Meu Amigo tomou a palavra e disse que certa vez foi a um velório, e nele havia um pouco mais de pessoas, não muito mais. Lá pelas tantas, entra na capela um senhor, de meia idade, bem vestido,
com terno passeio completo e com aquele famigerado chapéu de côco. Ninguém conhecia esse sujeito. Espanto geral. O cidadão não cumprimentou ninguém, dirigiu-se ao falecido, tirou o chapéu,
parecendo estar fazendo uma oração, balançou a cabeça negativamente como lamentando o fato.
Dirigiu-se para o fim da capela e ficou o tempo todo em pé, sem que ninguém tivesse a coragem de perguntar a ele se era amigo do falecido ou qualquer outra coisa. O tempo foi passando e o cidadão
ali em pé, estático, olhando para o caixão.
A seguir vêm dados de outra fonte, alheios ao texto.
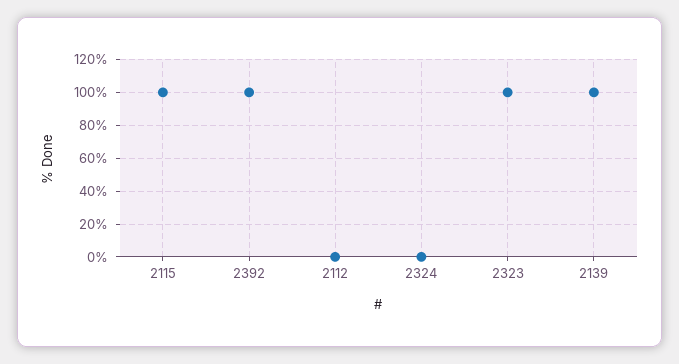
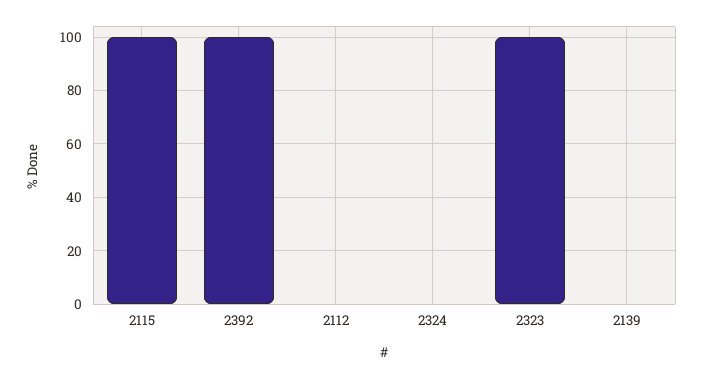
2139: 100 -> 0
A lanchonete era um pouco distante da capela e todo mundo queria fazer um lanche, tomar um café. Todos ao mesmo tempo resolveram fazer isso e quando o último que deixou a capela falou ao senhor
que iriam a lanchonete e se ele não iria se ausentar do local. Prontamente o cidadão disse que poderiam ir tranqüilo que ele ficaria ali um bom tempo. Quando todos já tinham tomado uma boa distância, eis o que ocorreu.
O falecido estava na posição tradicional com as mãos postas e expostas. E via-se no dedo um anel de brilhantes que deveria custar uma fortuna. O homem olhou para uma lado e outro, pegou um canivete possante e cortou o dedo do falecido para pegar o anel. Quando o sangue jorrou, o falecido
se ergueu e o homem levando maior susto, saiu correndo da capela para o cemitério. Atrás dele vinha o falecido, com o corpo cheio de flores e no caminho inverso as pessoas que tinham ido fazer um lanche. O defunto gritava para o ladrão: ei espere um pouco...o ladrão corria para todos lados
alucinado e a família e os poucos amigos gritando: fulano, você está morto volta para o caixão. Nisso aparece uma patrulha e o ladrão se joga dentro da viatura pedindo aos policiais que o
prendessem e salvassem porque tinha um defunto correndo em sua direção. Todos foram para a delegacia para maiores esclarecimentos. Então ficou constatado que o falecido não estava morto.
Sofria de uma doença que não é tão rara (por isso o velório levar 24hs) e quando o ladrão cortou o dedo do suposto falecido, o sangue jorrou provocando a circulação do sangue e ele voltou a viver.
Uma coisa neste caso não ficou clara. Nem o dedo e muito menos o anel de brilhantes, até hoje,cinqüenta anos depois, se teve notícia. A segunda coisa é que depois do meu Amigo acabar de fazer esse relato, o Genro de Dona Aguela, Ria, mas Ria Muito. E até hoje também não sabemos se no
ínicio, ela chorava copiosamente de tristeza da morte da sogra ou de alegria. Vai se lá saber!